P.s. What is your distro, and nc variant? I notice that there is a ‘netcat-traditional’ package as well, but I haven't tried that. – James Haigh – 2013-06-18T20:30:14.303

@JamesHaigh: I indeed use netcat-traditional (v 1.10-38) as it ships with debian. Thanks for your hint, I included now both variants into the answer. – mpy – 2013-06-19T10:37:36.897

According to /etc/debian_version, my VPS is ‘6.0.2’. What version of Debian are you running? – James Haigh – 2013-06-19T14:46:34.157

@JamesHaigh: I also have wheezy, but version 6.0.1. Btw. OpenSuSE uses traditional netcat, too. – mpy – 2013-06-19T14:59:32.997

You mean squeeze? It strikes me as odd that Debian would change defaults in a point release – maybe it was a DreamHost-specific customisation. – James Haigh – 2013-06-19T15:22:30.517

@JamesHaigh: Sure, squeeze, sorry. However I checked on wheezy (7.1) installation as well. apt-get install netcat installs again netcat-traditional (v1.10-40). It sounds plausible that netcat-openbsd is a non-standard default for DreamHosts. – mpy – 2013-06-19T20:59:42.223

13

at server side, establish a UPD server with

iperf -s -u

at client side, check UDP connection with

iperf -u -c <IP Address of Server>

ckarrie

Posted 2013-04-30T15:47:43.190

Reputation: 131

1This is the real answer. It requires having server access on the other side. But it gives you direct packet loss feedback.
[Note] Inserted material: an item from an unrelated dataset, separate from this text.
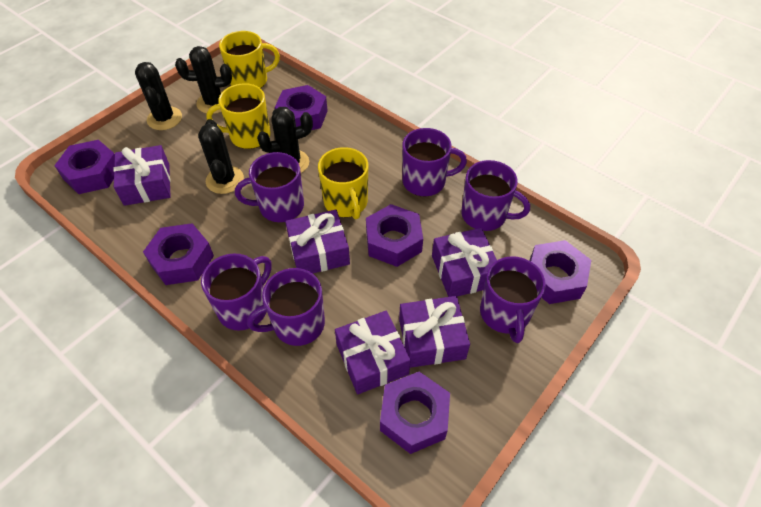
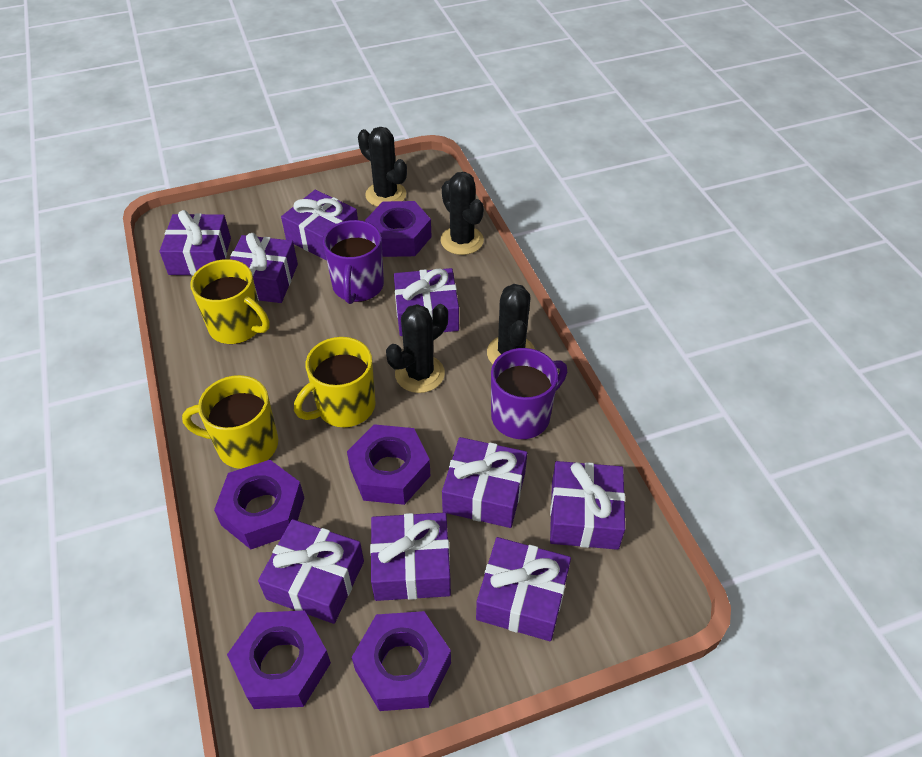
purple gift: 5 -> 9
purple mug: 6 -> 2
purple nut: 6 -> 5

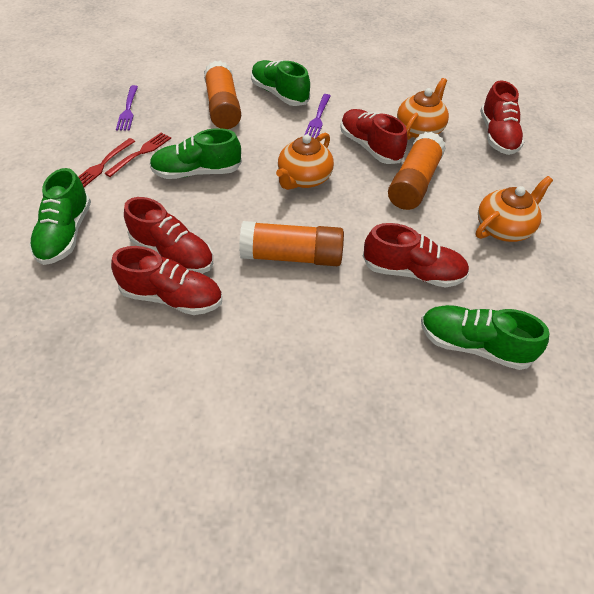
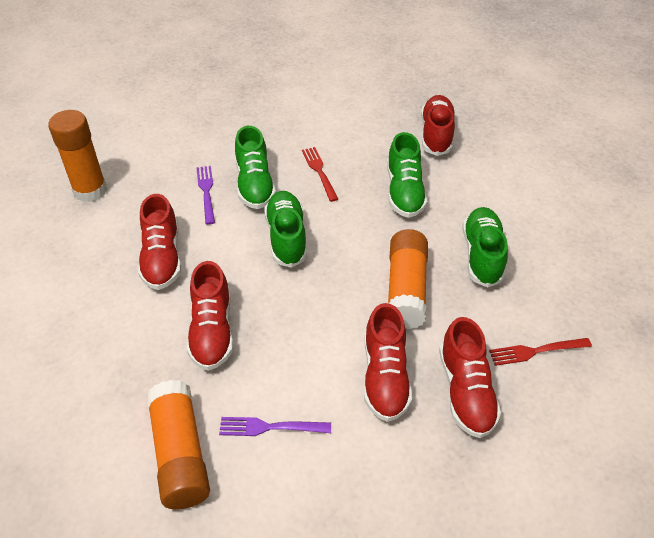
orange teapot: 3 -> 0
And you can also use it test TCP bandwidth. – DragonFax – 2017-07-05T17:12:10.057

0

The netcat commands in mpy's answer are useful for diagnostic purposes, but I'm complementing that answer with another approach to your underlying problem.
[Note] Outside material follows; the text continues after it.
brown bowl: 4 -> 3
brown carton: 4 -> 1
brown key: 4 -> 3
It may be worth making your application fall back to SCTP, or even TCP. I actually found this question because I was looking for how to reject incoming UDP packets from users using more than their share of the downlink when it is congested, because unlike SCTP and TCP, UDP has no congestion control making it very difficult to prioritise the downlink traffic.
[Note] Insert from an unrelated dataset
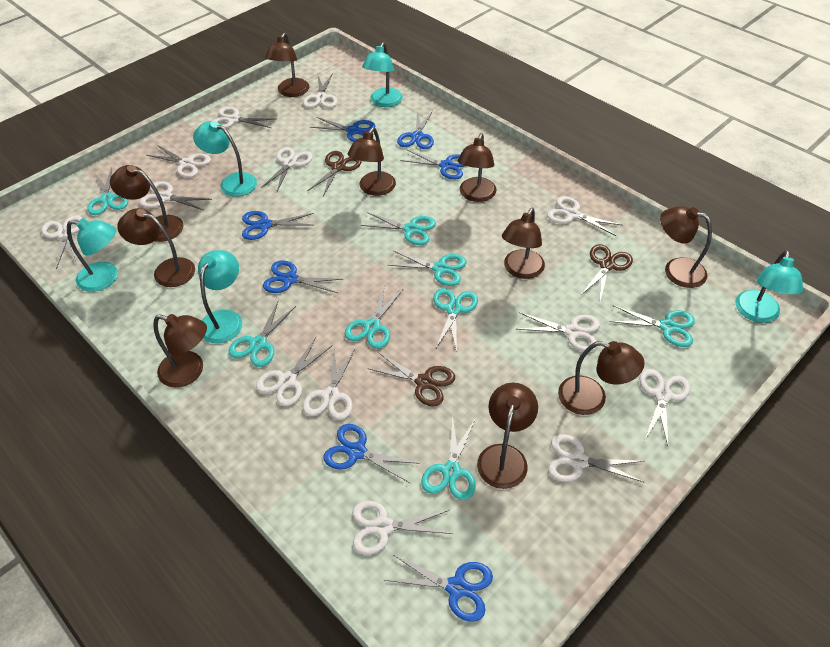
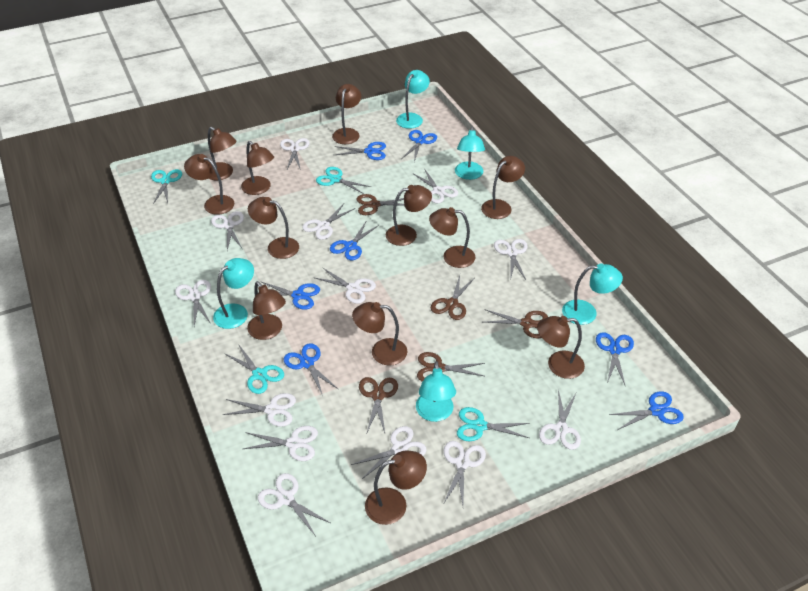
brown lamp: 10 -> 12
brown scissors: 3 -> 5
turquoise scissors: 8 -> 4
Both SCTP and TCP have congestion control and play nicely with QoS, but SCTP has the additional benefit over TCP that it was designed for real-time streaming applications, making it a good replacement for both TCP and UDP. In effect, SCTP is the best of both of the 2 most common transport protocols.

It can't be a bad idea to have a fallback, rather than to rely on just UDP. Even if you only fall back to TCP, then at least you can say it's working, maybe just not optimally.